Ревущие сороковые - страница 16
В заливах острова водились огромные черепахи, издали похожие на всплывшие мины, и множество акул. Зубастые обжоры настороженно ходили почти у поверхности воды вокруг китобойцев в ожидании добычи. Больше всего мы видели белых акул, но иногда всплывали из глубины голубые хищницы, опасные для человека.
— Эге, братцы, здесь не очень-то покупаешься! — заявил измазанный кочегар, собравшийся поплавать. — В два приема слопают и пуговиц не выплюнут.
Акулы пожирали все, что им бросали за борт: мыло, мочалки, промасленную ветошь, старые тапочки, пустые консервные банки. Пасть у тупорылых обжор расположена так, что они не могли' просто, как щуки, заглатывать добычу с ходу, а всякий раз поворачивались брюхом вверх, чтобы схватить ее снизу.
Обычные, даже самые крупные сомовьи крючки на акул не годились. Они ломались.

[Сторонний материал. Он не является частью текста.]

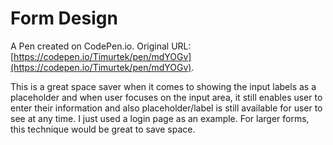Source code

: # Form Design

A Pen created on CodePen.io. Original URL: [https://codepen.io/Timurtek/pen/mdYOGv](https://codepen.io/Timurtek/pen/mdYOGv).

This is a great space saver when it comes to showing the input labels as a placeholder and when user focuses on the input area, it still enables user to enter their information and also placeholder/label is still available for user to see at any time. I just used a login page as an example. For larger forms, this technique would be great to save space.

Пришлось пустить в ход самодельные стальные крючья, заточенные напильниками.
Привязав сдвоенные крючья к тонкому стальному тросу, рыболовы наживляли свои удочки выпрошенными у коков кусками трески и мяса и бросали за корму.
Акулы стаей набрасывались на добычу и начинали драться, мешая друг дружке повернуться для заглатывания приманки… Все же какой-нибудь из хищниц удавалось словчить: на секунду показывалось ее белое брюхо, и наживка исчезла в разинутой 'зубастой пасти. Тут рыбак, не зевай, подсекай что есть силы и зови на помощь товарищей, иначе сам угодишь за борт на завтрак акулам.
Обычно за трос хватались зеваки, они с помощью багра дружными усилиями вытаскивали из воды на палубу извивающуюся, норовящую сильным хвостом перебить морякам кости акулу и успокаивали ее ломом или кувалдой.
Улов оказался богатым, но наш кок Ваня Туляков, прозванный за тощее тело и длинные руки «кренделем», не брал его на камбуз.
— Ну их к лешему, этих акул! — говорил он. — Они человечину жрут.
С акул рыболовы сдирали жесткую, как терка, кожу и клещами выдергивали зубы. Кожа годилась на всякие поделки и полировку дерева, а из зубов получались сверкающие ожерелья — подарки для невест и жен. Мясо же шло на наживку.
Нашему камбузнику Анатолию Охапкину — вялому, словно дремлющему на ходу увальню, матросы дали имя «Тоша Самый Малый Ход», или, сокращенно, — «Самалход». Камбузник выполнял на судне «женскую работу»: чистил картошку, мыл посуду, убирал кубрики, каюты и гальюны.
Ел Самалход за троих, и зубы имел такие, что ему могла позавидовать акула. Говорил он неразборчиво, глотая окончания, и при этом хвастался: «Меня родная мать не понимала». Но наш кок Ваня Туляков хорошо разбирал его речь и стал в команде добровольным любителем-переводчиком Тоши.
Как-то на стоянке, отрубив большой кусок акулятины, Тоша Самалход нацепил его на крюк и спустил за борт не там, где дрались акулы, а с носа. Вода здесь была прозрачной, не взбаламученной. Тоша видел, как наживка беспрепятственно опустилась почти до дна, а там кто-то с такой стремительностью ее схватил, что поднявшаяся со дна муть все закрыла.
Чувствуя, как трос задрожал от живой тяжести, Тоша крикнул:
— Братцы, у меня кто-то другой! За дно хватается, не отпущает…
Но к нему никто не спешил, думали, что этот увалень подцепил крюком подводную скалу и силится оторвать ее ото дна. Лишь вездесущий радист Фарафонов заглянул за борт и сказал:
— Твою добычу надо на талях вытаскивать. Механика зови.
— Давай-давай, подмоги чуток, — просил побагровевший от натуги Тоша.
Они оба ухватились за трос и вытащили на палубу глазастое головоногое чудовище, с крепким клювом, как у птицы, и длинными щупальцами, похожими на извивающихся змей.
Это было столь неожиданно, что рыболовы сначала онемели, а потом кинулись наутек. При этом Тоша оказался гораздо проворней Фарафонова: он, как белка, вскарабкался на мачту и очутился в «вороньем гнезде».
— Осьминог, — определил механик. — Ишь жадина!
Вытащенный осьминог, пятясь, пытался уйти со своей добычей в море. Тут механик всполошился:
— Братцы, не пускай… держи его!
Мы окружили осьминога и попробовали отнять у него акулье мясо, но он так вцепился в него своими щупальцами, что боцман с трудом отодрал его от крючка.